# How to get around flat likelihood function when calibrating GBM parameters?

I want to calibrate jointly the drift mu and volatility sigma of a geometric brownian motion,

$$\log(S_t) = \log(S_{t-1}) + (\mu - 0.5*\sigma^2) \Delta t + \sigma*\sqrt{\Delta t}*Z_t$$

where $Z_t$ is a standard normally distributed random variable, and am testing this by generating data $x = \log(S_t)$ via

x(1) = 0;
for i = 2:N
x(i) = x(i-1) + (mu-0.5*sigma^2)*Deltat + sigma*sqrt(Deltat)*randn;
end


and my (log-)likelihood function

function LL = LL(x, pars)
mu    = pars(1);
sigma = pars(2);
Nt = size(x,2);
LL = 0;
for j = 2:Nt
LH_j = normpdf(x(j), x(j-1)+(mu-0.5*sigma^2)*Deltat, sigma*sqrt(Deltat));
LL = LL + log(LH_j);
end


which I maximize using fmincon (because sigma is constrained to be positive), with starting values 0.15 and 0.3, true values 0.1 and 0.2, and N = Nt = 1000 or 100000 generated points over one year (i.e. $\Delta t$ = 0.0001 or 0.000001).

Calibrating the volatility alone yields a nice likelihood function with a maximum around the true parameter, but for small Deltat (less than say 0.1) calibrating both mu and sigma persistently shows a (log-)likelihood surface being very flat in mu (at least around the true parameter); I would expect also a maximum there; for a reason I think it should be possible to calibrate a GBM model to a data series of 100 stock prices in a year, making the average of Deltat = 0.01.

Any sharing of experience or help is greatly appreciated (thoughts passing through my mind: the likelihood function is not right / this is a normal behaviour / too few data points / data generation is not correct / ...?).
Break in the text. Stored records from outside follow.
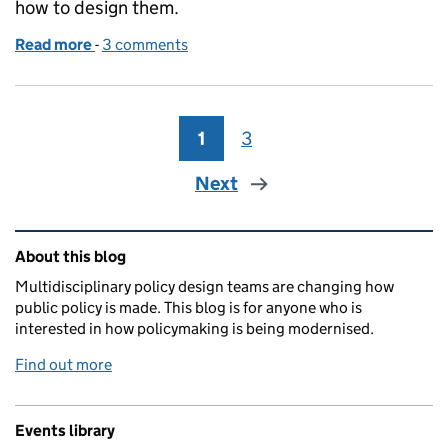
how to design them.
Read more
-
of It’s complex, not complicated
3 comments
1
Page
3
Page
Next
Related content and links
About this blog
Multidisciplinary policy design teams are changing how
public policy is made. This blog is for anyone who is
interested in how policymaking is being modernised.
Find out more
Events library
• Is there a particular reason why you're not simply using the sample mean and variance? – ocstl Jul 3 '15 at 10:18

• normpdf should be fine. It might even be better-optimized by the Matlab virtual machine. – Brian B Oct 1 '15 at 12:31
The log likelihood function is indeed rather flat in the $\mu$-direction, for small time horizons (you used $T = 1$ it looks like). As you may have noticed, increasing the number of observations but keeping the time horizon the same DOES NOT IMPROVE the accuracy of the estimate of $\mu$ - this is a bit counterintuitive, if you ask me. But, increasing the time horizon $T$ DOES improve the accuracy of the estimate. To see this, see my question here.
Merton (1980) proposed using a Bayesian technique, in which you first specify a prior distribution for $\mu$ and use Bayes' rule to derive a new log likelihood function. This is nowadays known as "maximum a-posteriori (MAP)" estimation and is one way to try to get better estimate of $\mu$. But the fact remains: MLE estimation of $\mu$ is notoriously inaccurate for short time horizons.